Directions:
Write out the portion of the article on mothers with advanced cancer starting with "Park and her team suggest" and going on through "Cancer. doi: 10.1002/cncr.31330.", substituting "emotional strength" for "resilience".

Given passage:
>>>>

For Mothers With Advanced Cancer, Quality of Life Is Linked With Parenting Concerns

May 11, 2018

Cancer is a leading cause of death among women of parenting age, and a new study demonstrates that women with metastatic cancer who are the parents of dependent children have higher rates of psychological distress and lower health-related quality of life.

Cancer is a leading cause of death among women of parenting age, and a new study demonstrates that women with metastatic cancer who are the parents of dependent children have higher rates of psychological distress and lower health-related quality of life.

The study, led by Eliza M. Park, MD, assistant professor at the University of North Carolina School of Medicine’s department of psychiatry and department of medicine, examined parenting factors associated with health-related quality of life (HRQOL), which is a key patient-reported outcome in studying patients with cancer.

Park and her team conducted a cross-sectional internet-based survey of the psychosocial concerns of 224 women with cancer who had at least 1 child under age 18. Participants, most of whom were from the United States and had breast cancer, were recruited with the help of community cancer organizations. The patients completed the 27-item Functional Assessment of Cancer Therapy-General (FACT-G), the Parenting Concerns Questionnaire (PCQ), the National Institute of Health’s Patient-Reported Outcomes Measurement Information System (PROMIS) short form, and a modified Karnofsky performance status (KPS) scale assessment.

Among the study participants who had mild functional impairment (as determined by KPS score), mothers’ FACT-G scores were significantly lower—indicating poorer quality of life—than those of other adult patients with cancer who had similar levels of functioning. HRQOL scores were also associated with parenting variables; for each 1-point increase in PCQ score, indicating greater concerns, FACT-G scores worsened by nearly 14 points. These HRQOL scores were particularly associated with concerns about how the financial impact of disease would affect children, as well as with avoidance of discussing prognosis with children. In addition, PROMIS scores for depression and anxiety among this group were 6 points higher—indicating greater depression and anxiety—than for most US adults.

“As part of cancer care, we ask about patients’ functional status, and how they are responding to treatment, but we are not systematically asking how cancer impacts our patients as parents, yet we know being a parent is incredibly important to their identity and well-being,” said Park in a statement. “Among women with metastatic cancer, their [HRQOL] is powerfully interlinked with their parenting concerns about the impact of their illness on their minor children. It appears to equally contribute to someone’s assessment of their quality of life as some of the clinical variables we routinely ask about.”

Park and her team suggest that including parenting concerns in a HRQOL framework may enhance understanding of parents with cancer and may also help in assisting parents with cancer or other serious diseases to adjust to illness-related changes in parenting roles earlier. Parts of an effective strategy may include helping parents learn how to best communicate with family members to identify future care planning needs and providing education about how to promote resilience in children.

Reference

Park EM, Deal AM, Yopp JM, et al. Understanding health-related quality of life in adult women with metastatic cancer who have dependent children [published online May 6, 2018]. Cancer. doi: 10.1002/cncr.31330.

<<<<

Records provided:

>>>>

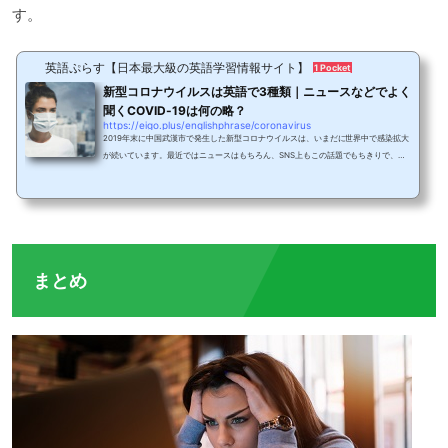
す。
英語ぷらす【日本最大級の英語学習情報サイト】
1 Pocket
新型コロナウイルスは英語で3種類｜ニュースなどでよく
聞くCOVID-19は何の略？
https://eigo.plus/englishphrase/coronavirus
2019年末に中国武漢市で発生した新型コロナウイルスは、いまだに世界中で感染拡大
が続いています。最近ではニュースはもちろん、SNS上もこの話題でもちきりで、海
外の友人と新型コロナウイルスについて話す機会も多いのではないでしょうか。この
記事では、新型コロナウイルスに関する英単語や表現を網羅し、何を言ったら良いか
困った時に参照できるよう、わかりやすく説明しています。医学的な内容だし、何だ
か難しそうだな、という人も大丈夫です！少し専門的な用語もありますが、忘れてし
まった場合は該当部分を見返して覚えていって...
まとめ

<<<<

Output of the exercise:
Park and her team suggest that including parenting concerns in a HRQOL framework may enhance understanding of parents with cancer and may also help in assisting parents with cancer or other serious diseases to adjust to illness-related changes in parenting roles earlier. Parts of an effective strategy may include helping parents learn how to best communicate with family members to identify future care planning needs and providing education about how to promote emotional strength in children.

Reference

Park EM, Deal AM, Yopp JM, et al. Understanding health-related quality of life in adult women with metastatic cancer who have dependent children [published online May 6, 2018]. Cancer. doi: 10.1002/cncr.31330.